— WHAT IS REQUIRED —
From the entries below, copy out all lines holding "cards".

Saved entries
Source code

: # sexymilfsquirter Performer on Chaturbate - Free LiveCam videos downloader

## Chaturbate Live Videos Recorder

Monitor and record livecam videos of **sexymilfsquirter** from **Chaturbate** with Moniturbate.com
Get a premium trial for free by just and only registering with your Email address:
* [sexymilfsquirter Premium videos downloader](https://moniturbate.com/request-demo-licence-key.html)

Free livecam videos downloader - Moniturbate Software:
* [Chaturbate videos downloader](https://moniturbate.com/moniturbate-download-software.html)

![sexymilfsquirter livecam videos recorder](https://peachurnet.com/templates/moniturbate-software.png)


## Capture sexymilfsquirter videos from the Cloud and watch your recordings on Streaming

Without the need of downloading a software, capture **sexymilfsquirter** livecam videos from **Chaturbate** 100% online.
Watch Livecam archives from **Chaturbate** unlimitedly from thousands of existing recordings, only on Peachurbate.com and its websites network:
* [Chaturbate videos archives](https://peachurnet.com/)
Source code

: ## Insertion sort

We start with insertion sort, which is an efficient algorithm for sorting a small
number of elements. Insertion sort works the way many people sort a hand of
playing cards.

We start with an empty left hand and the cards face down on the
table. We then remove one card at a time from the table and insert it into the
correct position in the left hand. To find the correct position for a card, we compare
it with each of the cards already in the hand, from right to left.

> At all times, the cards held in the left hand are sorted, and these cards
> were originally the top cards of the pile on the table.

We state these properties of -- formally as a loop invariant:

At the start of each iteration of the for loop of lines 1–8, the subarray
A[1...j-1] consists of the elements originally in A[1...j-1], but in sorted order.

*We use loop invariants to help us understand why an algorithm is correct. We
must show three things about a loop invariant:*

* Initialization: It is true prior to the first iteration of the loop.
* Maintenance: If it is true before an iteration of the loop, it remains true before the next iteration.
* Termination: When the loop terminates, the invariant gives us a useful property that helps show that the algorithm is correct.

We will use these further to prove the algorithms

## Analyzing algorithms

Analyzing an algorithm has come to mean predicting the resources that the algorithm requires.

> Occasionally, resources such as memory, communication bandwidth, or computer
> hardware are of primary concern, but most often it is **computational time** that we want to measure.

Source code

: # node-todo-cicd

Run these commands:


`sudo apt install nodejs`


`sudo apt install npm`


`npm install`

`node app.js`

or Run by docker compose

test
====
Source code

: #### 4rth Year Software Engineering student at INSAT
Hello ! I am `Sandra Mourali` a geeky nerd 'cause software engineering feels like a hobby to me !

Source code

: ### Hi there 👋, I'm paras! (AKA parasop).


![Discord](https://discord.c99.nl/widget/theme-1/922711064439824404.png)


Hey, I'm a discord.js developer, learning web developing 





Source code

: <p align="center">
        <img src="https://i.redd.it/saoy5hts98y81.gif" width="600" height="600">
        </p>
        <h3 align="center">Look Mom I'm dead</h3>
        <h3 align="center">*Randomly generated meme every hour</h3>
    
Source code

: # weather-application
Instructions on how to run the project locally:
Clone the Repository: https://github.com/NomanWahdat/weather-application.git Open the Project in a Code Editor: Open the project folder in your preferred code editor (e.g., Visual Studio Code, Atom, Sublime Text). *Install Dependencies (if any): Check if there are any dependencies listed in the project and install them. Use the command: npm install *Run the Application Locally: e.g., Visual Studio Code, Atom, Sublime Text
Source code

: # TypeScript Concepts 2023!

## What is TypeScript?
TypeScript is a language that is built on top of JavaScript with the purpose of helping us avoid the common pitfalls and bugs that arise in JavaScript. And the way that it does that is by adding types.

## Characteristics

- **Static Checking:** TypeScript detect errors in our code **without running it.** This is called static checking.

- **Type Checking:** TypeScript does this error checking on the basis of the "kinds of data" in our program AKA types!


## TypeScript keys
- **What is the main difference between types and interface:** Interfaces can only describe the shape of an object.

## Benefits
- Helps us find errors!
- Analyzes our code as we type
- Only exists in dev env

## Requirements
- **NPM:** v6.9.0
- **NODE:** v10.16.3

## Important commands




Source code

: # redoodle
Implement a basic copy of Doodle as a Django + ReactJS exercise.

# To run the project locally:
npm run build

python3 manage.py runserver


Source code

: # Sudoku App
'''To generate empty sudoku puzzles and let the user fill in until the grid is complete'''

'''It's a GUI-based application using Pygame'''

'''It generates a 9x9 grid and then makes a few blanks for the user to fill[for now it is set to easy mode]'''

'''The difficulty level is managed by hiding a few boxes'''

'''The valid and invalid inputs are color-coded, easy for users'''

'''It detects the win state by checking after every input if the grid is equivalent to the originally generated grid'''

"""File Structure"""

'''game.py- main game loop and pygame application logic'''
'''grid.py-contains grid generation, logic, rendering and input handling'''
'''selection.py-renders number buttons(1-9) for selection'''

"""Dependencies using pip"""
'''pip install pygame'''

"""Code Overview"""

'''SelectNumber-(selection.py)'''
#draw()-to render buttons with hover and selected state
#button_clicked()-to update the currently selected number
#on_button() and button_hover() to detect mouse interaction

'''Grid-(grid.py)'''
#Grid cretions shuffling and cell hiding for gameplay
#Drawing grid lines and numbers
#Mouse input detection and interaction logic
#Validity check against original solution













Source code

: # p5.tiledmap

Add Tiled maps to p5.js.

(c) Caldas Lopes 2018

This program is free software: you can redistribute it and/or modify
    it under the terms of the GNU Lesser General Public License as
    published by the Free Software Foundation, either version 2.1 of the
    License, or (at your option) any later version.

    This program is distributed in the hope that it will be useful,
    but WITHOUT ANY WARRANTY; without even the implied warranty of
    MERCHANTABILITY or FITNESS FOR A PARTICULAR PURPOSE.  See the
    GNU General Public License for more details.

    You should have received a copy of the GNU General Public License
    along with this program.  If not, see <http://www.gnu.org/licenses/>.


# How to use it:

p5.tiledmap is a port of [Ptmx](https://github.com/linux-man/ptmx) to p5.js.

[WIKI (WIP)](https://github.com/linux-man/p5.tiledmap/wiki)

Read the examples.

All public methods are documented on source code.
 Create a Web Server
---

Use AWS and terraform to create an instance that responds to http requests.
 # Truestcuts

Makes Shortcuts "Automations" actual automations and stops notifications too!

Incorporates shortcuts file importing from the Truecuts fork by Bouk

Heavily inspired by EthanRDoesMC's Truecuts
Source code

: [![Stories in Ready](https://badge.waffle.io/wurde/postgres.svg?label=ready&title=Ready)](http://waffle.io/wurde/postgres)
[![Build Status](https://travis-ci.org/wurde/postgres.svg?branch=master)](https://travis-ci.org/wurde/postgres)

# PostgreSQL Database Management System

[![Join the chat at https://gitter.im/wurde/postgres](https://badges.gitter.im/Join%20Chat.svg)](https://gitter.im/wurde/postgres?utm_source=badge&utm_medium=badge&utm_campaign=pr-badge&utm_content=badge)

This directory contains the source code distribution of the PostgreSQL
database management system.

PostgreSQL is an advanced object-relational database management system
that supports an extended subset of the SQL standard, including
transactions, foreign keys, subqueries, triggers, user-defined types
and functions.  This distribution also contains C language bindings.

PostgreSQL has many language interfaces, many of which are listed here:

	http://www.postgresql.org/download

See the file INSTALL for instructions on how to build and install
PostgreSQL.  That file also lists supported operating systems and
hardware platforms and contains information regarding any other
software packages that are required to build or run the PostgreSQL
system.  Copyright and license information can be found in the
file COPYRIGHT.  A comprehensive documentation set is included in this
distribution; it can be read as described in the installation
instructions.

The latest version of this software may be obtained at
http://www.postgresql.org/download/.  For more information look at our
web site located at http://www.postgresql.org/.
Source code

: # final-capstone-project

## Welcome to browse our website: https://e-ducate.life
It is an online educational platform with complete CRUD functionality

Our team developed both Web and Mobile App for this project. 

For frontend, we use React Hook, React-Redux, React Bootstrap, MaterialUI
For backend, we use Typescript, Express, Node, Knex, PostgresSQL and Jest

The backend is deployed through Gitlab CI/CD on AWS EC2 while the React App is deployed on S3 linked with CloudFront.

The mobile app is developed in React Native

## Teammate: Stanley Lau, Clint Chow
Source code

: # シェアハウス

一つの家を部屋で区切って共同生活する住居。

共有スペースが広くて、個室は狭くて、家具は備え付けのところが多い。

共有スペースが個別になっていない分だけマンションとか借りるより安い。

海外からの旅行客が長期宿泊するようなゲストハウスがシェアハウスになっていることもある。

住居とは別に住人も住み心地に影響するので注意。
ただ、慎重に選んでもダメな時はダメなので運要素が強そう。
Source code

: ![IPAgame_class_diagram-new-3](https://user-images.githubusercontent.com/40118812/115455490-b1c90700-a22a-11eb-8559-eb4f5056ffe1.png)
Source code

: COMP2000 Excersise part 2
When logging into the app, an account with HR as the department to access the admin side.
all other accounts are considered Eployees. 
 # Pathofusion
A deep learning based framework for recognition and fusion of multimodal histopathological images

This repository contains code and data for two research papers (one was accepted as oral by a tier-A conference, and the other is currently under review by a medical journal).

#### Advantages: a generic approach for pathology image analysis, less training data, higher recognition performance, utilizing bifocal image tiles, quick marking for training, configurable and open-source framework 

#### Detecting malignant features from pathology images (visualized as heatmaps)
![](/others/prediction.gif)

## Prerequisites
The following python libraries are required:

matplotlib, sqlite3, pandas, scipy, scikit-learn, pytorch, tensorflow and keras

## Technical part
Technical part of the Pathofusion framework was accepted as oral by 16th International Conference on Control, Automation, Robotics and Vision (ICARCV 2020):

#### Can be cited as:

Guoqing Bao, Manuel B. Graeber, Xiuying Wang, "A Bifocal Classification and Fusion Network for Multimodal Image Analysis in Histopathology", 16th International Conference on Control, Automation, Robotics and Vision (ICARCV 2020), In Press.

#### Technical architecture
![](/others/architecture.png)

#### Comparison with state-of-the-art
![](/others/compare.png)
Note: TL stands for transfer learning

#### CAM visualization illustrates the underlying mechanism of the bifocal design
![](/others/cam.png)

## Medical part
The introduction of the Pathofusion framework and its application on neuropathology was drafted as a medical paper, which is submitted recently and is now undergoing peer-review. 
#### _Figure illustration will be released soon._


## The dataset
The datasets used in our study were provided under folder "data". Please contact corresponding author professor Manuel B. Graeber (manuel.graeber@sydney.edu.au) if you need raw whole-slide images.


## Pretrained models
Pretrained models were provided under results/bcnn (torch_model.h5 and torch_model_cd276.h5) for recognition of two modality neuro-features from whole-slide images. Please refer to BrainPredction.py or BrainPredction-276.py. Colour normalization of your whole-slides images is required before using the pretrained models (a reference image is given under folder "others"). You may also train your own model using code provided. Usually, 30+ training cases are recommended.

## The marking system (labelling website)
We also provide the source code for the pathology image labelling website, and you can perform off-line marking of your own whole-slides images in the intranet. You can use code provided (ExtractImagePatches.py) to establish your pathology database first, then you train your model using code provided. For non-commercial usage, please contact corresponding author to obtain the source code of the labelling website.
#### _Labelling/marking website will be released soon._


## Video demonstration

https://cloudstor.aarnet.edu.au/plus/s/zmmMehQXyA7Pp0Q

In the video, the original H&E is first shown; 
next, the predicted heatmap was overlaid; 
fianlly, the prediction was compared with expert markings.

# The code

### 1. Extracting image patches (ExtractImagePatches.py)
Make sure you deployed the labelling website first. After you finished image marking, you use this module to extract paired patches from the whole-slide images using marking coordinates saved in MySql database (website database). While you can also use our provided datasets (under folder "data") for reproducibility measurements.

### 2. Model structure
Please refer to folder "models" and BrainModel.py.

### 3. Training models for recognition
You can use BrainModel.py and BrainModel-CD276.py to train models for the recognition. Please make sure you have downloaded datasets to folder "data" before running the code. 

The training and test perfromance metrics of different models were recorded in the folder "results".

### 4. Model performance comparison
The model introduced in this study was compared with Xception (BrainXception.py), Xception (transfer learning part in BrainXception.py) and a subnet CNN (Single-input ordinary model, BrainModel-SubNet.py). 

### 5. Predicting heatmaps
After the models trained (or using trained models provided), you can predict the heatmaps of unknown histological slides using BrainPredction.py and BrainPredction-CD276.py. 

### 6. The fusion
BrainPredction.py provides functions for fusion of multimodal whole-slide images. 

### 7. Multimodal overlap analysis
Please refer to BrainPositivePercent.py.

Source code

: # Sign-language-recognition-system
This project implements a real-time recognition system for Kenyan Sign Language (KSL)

— TASK RESULT —
playing cards.
We start with an empty left hand and the cards face down on the
it with each of the cards already in the hand, from right to left.
> At all times, the cards held in the left hand are sorted, and these cards
> were originally the top cards of the pile on the table.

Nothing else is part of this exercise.